アフリカにはpolygamy(一夫多妻)の伝統が根強く残っている地域では、。
ケニアのルオ(Luo)族は、 死んだ(エイズによる死も含む)夫の妻を親族が娶る風習や、
ザンビアの一部の地域では、妻か夫が死ぬと、死者の霊を解き放つため、
残された人 が最も近い親類と性交をする”祓(はらえ)”が行われる
などの風習があり、これらの風習によってHIV感染を広げているといってもよいでしょう。

マチズモの影響もあり、売春行為も盛んで、
観光地や国境地域では売春婦の感染率が25ー88%にも達します。
(Science 1988; 239: 573-579)。

教育を受けた比較的裕福なエリ-ト層は、性的に活発なライフスタイルを維持しうる可処分所得を持っているため、これらの人々の間でHIV感染が拡大しました。
アフリカの貴重な人材が失われ、経済活動や文化 活動に重大な支障の出ることが危倶されており、
(Ann Int Med 1991; 116: 339-341)、女性労働に依存する割合の大きいアフリカの農業が、
すでに女性の減少で打撃を受けていました(Ann Int Med 1991; 116: 339-341)。

これらの「予測」15年以上あとの世界ですべて的中し、
アフリカは壊滅的な打撃の後、HIV新規感染率は低下しています。

このマチズモの影響は、中国、韓国、日本でも根強く残っている思想ということから、
いかにしてマチズモという価値を低くするか、ということに今後のSTI感染率低減にかかってくるといえます。
日本国内では未だゲイ間の感染率が高いですが、MSMによる異性間感染も徐々に増えてくることは他の国々の敬意からも明らかなことです。
そして、ゲイのひとたちがなぜ、乱交をするのか。
戦争反対だけではなく、抑圧された欲求というものがあるといいます。
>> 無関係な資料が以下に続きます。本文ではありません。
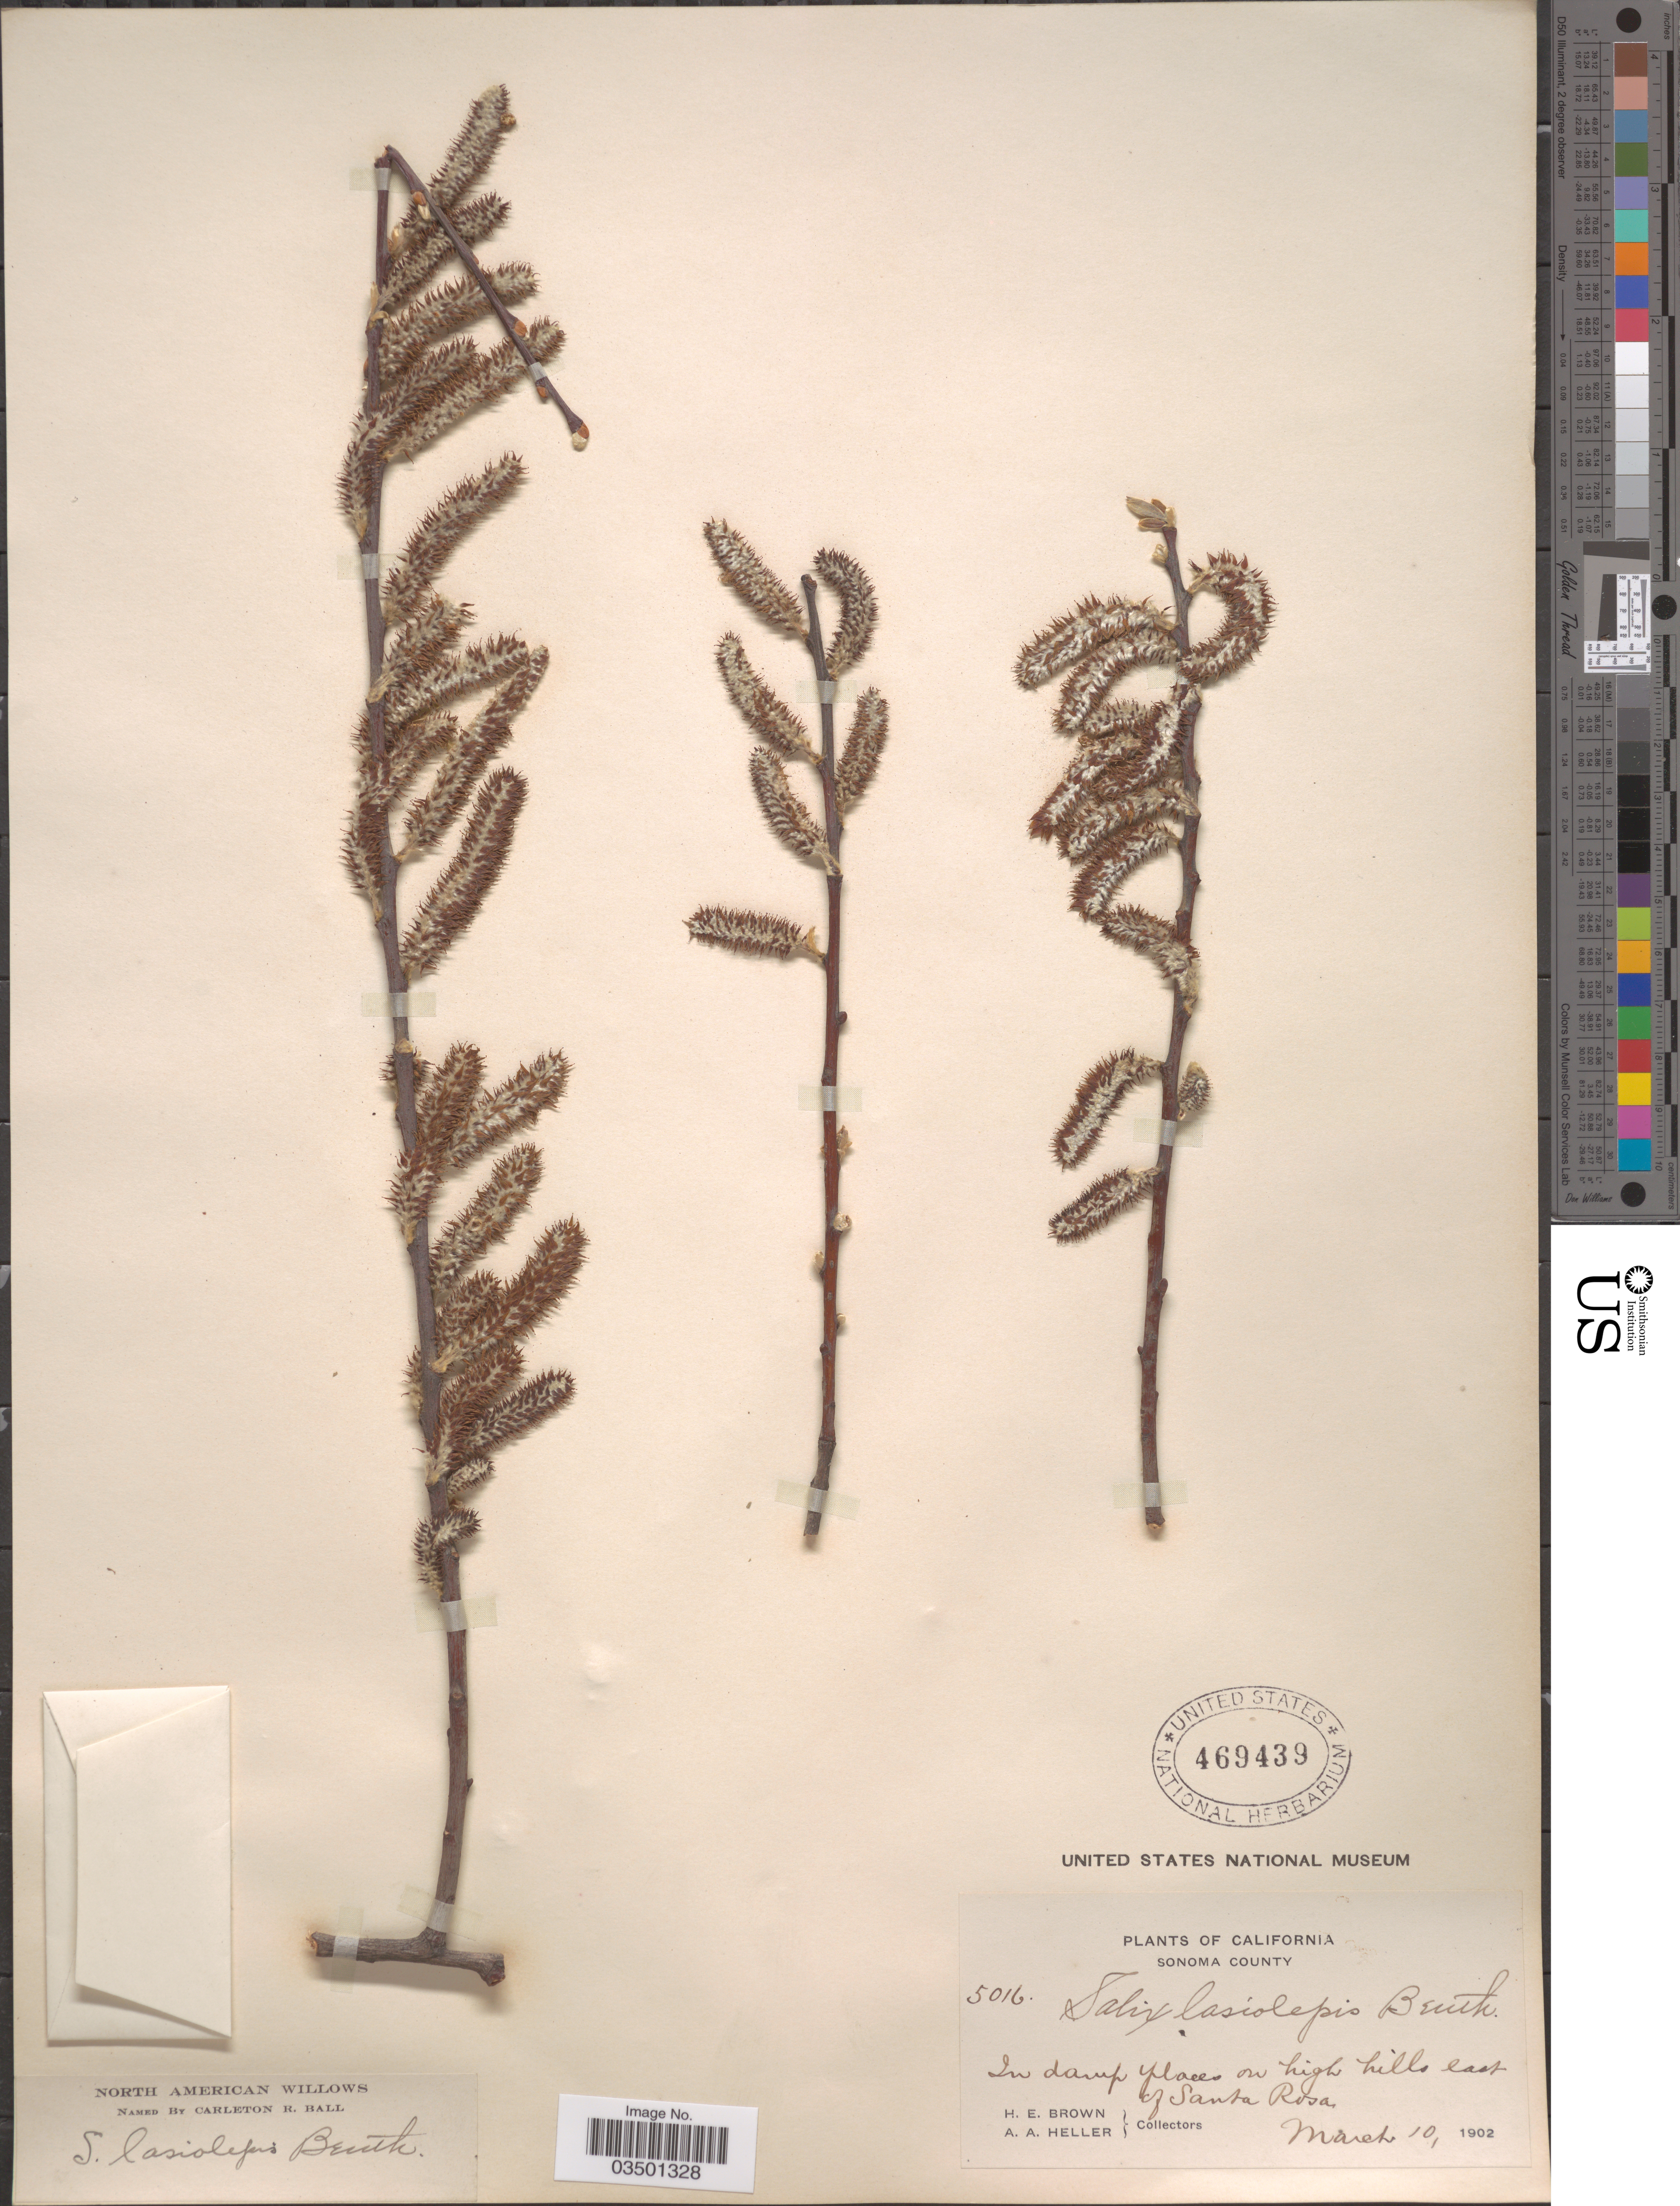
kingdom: Plantae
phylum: Tracheophyta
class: Magnoliopsida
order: Malpighiales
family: Salicaceae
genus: Salix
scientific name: Salix lasiolepis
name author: Benth.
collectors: H. E. Brown & A. A. Heller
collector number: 5016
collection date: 1902-03-10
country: United States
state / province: California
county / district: Sonoma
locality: Sonoma County. East of Santa Rosa.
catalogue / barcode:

しかし、ゲイの間でもマチズモ(多数とのの性交)に価値がおかれているのはなぜでしょうか。
その抑圧された欲求が性交であり、その性交の多さに価値が置かれているからではないでしょうか。

性と生について深く考え、ゲイである人たちが本当に望んでいることは何かをよく考える必要があるのではないでしょうか。彼らの人権とそして、彼らが恋愛することの自由をあたえる、ということではないでしょうか。

逆に言うと、ゲイの人たちの人権が守られない限り、中国、日本、韓国でHIV新規感染を減らすことは難しいといえます。